The onward march of Standard Life's investment arm helped the Edinburgh-based group hoist assets under administration by 12% last year to a record £244 billion and attract 340,000 new customers.

Standard Life has lifted its dividend by 8% after reporting a 13% fall in pre-tax profit but a 19% rise in the underlying group result to £638m and a 15% uplift in fee revenue to £1.46bn.

There was a two-thirds rise in net new external cash poured into Standard Life Investments, and a one-third rise in external revenues, as SLI boasted 99% of its assets beat their investment benchmark last year. Over half of the net inflows came from outside the UK and SLI's pre-tax operating profit was up 32% to £192m, now making up 27% of group business profits as well as 36% of fee-based revenues.

David Nish, chief executive, said: "Standard Life Investments had a particularly good year with third party net inflows of over £10bn as a result of excellent investment performance, broadening geographical reach and an expanding investment offering."

He said underlying business unit performance, a new metric which excludes group centre costs and capital management, was up 25% at £704m thanks to Standard's continuing investment to stay ahead of the large-scale changes to our markets.

Last year saw the end of product-driven commissions to remunerate advisers, and the roll-out of automatic pension enrolment in the workplace. Standard's corporate pension inflows jumped by two-thirds to £1.2bn, "despite the impact of anticipated outflows from schemes secured by competitors on a commission basis prior to RDR (retail distribution review)", the group said.

Mr Nish commented: "In the UK we are capitalising on the opportunities created by the RDR and auto-enrolment. We attracted 340,000 new customers and increased assets by 13% to £150bn."

He added: "Our balance sheet remains strong. We are generating significant cash flows and have once again increased our dividend."

Cash generation was up 9% to £497m and the final dividend will cost £375m, with the 10.58p final making a total 15.80p.

The group's restructured and now fee-based Canadian business improved its underlying performance by two-thirds to £182m, with rises of 17% in assets and 15% in fee revenue. The Hong Kong and India businesses made a £6m loss (£3m profit) as investment in wholly-owned operations continued.

At home, the group said its retail platform was gaining market share, with auto-enrolment schemes launched at 290 companies as well as agreements with 22 strategic partners to help deliver them. "We now have relationships with over one-third of FTSE 350 companies," Standard said. "Our corporate business has a good pipeline for 2014 which includes significant auto-enrolment activity."

The Standard Life wrap platform boosted users by 9% to 1236 adviser firms, with a 41% rise to 228 in firms with over £20m of wrap assets. Around 25% of assets are invested with SLI. The MyFolio offering grew assets from £2.2bn to £4bn, as the wealth business fast-tracked assets by £4bn to £5.8bn following the acquisition of Newton's private client business last September.

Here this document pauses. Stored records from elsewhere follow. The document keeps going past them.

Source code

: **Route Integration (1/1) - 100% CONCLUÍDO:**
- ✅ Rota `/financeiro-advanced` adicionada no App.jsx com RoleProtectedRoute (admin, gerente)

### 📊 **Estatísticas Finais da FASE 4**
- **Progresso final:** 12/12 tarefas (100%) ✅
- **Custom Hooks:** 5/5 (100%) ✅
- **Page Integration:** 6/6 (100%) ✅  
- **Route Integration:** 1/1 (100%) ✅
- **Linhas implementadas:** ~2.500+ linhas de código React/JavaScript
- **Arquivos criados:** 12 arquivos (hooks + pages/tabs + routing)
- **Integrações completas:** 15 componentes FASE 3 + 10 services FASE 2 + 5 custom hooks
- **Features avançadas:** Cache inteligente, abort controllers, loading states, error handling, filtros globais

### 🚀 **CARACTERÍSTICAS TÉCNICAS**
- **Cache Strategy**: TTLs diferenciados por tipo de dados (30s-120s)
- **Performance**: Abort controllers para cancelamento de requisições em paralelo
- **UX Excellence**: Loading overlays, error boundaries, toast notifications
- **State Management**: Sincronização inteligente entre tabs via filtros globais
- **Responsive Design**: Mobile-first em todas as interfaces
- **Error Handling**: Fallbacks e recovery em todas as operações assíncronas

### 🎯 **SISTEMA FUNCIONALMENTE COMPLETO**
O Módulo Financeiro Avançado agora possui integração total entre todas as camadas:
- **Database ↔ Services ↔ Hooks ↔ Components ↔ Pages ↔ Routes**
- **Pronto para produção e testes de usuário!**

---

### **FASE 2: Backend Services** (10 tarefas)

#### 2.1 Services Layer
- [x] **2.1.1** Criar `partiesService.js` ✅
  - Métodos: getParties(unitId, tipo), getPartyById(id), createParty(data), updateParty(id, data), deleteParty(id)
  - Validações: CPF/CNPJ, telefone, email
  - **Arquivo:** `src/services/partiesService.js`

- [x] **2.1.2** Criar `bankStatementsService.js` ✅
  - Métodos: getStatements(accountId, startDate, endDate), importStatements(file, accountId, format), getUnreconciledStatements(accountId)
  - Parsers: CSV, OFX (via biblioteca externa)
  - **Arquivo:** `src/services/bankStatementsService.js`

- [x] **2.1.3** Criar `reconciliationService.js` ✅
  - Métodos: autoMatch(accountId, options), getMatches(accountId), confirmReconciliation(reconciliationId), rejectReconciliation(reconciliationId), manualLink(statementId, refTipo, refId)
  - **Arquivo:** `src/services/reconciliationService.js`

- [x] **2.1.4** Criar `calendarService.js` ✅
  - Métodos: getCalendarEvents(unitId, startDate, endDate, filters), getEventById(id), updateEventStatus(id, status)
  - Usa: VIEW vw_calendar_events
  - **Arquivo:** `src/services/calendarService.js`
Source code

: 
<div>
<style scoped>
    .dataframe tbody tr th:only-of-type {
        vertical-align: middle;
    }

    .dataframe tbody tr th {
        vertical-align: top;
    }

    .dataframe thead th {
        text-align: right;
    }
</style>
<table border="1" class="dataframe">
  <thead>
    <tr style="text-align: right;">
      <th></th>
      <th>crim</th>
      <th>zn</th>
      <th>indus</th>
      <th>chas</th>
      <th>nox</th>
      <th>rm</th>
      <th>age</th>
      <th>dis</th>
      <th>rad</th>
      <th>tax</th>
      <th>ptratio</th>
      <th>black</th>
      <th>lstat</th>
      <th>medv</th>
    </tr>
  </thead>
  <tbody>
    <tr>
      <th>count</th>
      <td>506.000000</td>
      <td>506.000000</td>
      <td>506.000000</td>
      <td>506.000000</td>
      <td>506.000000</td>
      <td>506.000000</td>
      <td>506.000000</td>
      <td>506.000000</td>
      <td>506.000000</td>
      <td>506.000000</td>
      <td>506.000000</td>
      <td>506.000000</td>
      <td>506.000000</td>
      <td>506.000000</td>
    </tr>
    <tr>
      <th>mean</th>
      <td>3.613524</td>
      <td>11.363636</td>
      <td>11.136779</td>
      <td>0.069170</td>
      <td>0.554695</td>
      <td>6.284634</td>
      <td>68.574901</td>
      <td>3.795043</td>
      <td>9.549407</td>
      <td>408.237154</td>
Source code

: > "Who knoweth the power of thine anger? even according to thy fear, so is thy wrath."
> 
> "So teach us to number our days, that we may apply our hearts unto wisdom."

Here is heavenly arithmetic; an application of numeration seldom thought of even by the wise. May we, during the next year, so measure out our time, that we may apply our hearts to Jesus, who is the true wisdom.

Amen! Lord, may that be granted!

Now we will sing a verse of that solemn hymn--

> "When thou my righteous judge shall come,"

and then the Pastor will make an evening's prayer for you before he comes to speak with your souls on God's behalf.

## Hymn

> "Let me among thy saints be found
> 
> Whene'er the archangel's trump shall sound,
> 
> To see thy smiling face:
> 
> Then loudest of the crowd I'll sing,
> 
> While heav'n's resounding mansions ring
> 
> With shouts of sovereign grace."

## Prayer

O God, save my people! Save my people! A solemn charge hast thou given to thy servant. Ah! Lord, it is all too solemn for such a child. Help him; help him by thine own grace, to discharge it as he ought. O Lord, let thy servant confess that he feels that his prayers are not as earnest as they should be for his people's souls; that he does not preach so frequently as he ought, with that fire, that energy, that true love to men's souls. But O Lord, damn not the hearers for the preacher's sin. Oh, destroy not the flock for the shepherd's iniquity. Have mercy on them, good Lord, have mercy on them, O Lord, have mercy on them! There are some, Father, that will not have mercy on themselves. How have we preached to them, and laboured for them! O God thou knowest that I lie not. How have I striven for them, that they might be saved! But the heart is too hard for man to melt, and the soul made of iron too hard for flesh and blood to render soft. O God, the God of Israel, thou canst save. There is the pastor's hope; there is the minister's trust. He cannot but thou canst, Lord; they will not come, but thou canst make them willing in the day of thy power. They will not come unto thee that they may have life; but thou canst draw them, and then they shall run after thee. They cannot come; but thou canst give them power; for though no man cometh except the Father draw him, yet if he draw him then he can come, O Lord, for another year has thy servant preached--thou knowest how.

SLI, headed by chief executive Keith Skeoch for 15 years, maintained its leading position in individual segregated funds, ranked first by net flows and with a market share of 13%. It launched 20 new funds last year and expanded bank distribution.

Mr Nish said: "Our business has been shaped and positioned to benefit from evolving customer needs and regulatory changes.

"This, combined with our investment expertise and focus on providing value for our customers, is driving demand for our propositions across the retail, workplace, institutional and wholesale channels. We remain well positioned for the future and look forward to delivering growing returns for our shareholders."